◆ **Exercise brief**
Could you reproduce the lines below from the one with "1: (466, 555)" through the one with "37: (373, 637)"? Keep both ends and add nothing.

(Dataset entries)
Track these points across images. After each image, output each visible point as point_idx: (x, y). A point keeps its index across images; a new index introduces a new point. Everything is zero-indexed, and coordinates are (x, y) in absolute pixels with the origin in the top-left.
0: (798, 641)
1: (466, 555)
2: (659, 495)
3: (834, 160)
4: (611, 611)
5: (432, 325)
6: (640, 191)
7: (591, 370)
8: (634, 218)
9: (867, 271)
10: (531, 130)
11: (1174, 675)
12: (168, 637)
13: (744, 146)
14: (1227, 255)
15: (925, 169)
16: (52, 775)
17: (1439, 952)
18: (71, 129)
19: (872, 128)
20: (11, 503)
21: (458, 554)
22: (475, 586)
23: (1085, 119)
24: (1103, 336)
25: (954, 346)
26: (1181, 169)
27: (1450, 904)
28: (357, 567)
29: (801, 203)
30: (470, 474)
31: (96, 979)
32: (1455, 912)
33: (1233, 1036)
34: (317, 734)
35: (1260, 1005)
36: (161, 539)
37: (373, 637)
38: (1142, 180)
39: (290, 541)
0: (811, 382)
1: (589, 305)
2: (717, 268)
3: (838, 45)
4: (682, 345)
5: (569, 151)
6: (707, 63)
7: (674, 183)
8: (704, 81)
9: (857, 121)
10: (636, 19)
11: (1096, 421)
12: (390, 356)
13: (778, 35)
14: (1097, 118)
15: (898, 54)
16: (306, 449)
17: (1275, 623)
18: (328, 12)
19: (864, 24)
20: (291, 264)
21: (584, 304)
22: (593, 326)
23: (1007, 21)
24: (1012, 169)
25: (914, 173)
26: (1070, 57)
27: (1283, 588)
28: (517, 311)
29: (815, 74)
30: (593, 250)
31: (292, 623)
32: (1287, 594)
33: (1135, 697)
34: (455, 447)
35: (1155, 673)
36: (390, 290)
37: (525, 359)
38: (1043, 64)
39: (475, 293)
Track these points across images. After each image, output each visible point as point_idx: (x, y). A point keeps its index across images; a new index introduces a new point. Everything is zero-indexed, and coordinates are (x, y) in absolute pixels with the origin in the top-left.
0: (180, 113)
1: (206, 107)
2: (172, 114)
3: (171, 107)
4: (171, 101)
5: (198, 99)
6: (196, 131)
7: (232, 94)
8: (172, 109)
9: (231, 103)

◆ **Task answer**
1: (466, 555)
2: (659, 495)
3: (834, 160)
4: (611, 611)
5: (432, 325)
6: (640, 191)
7: (591, 370)
8: (634, 218)
9: (867, 271)
10: (531, 130)
11: (1174, 675)
12: (168, 637)
13: (744, 146)
14: (1227, 255)
15: (925, 169)
16: (52, 775)
17: (1439, 952)
18: (71, 129)
19: (872, 128)
20: (11, 503)
21: (458, 554)
22: (475, 586)
23: (1085, 119)
24: (1103, 336)
25: (954, 346)
26: (1181, 169)
27: (1450, 904)
28: (357, 567)
29: (801, 203)
30: (470, 474)
31: (96, 979)
32: (1455, 912)
33: (1233, 1036)
34: (317, 734)
35: (1260, 1005)
36: (161, 539)
37: (373, 637)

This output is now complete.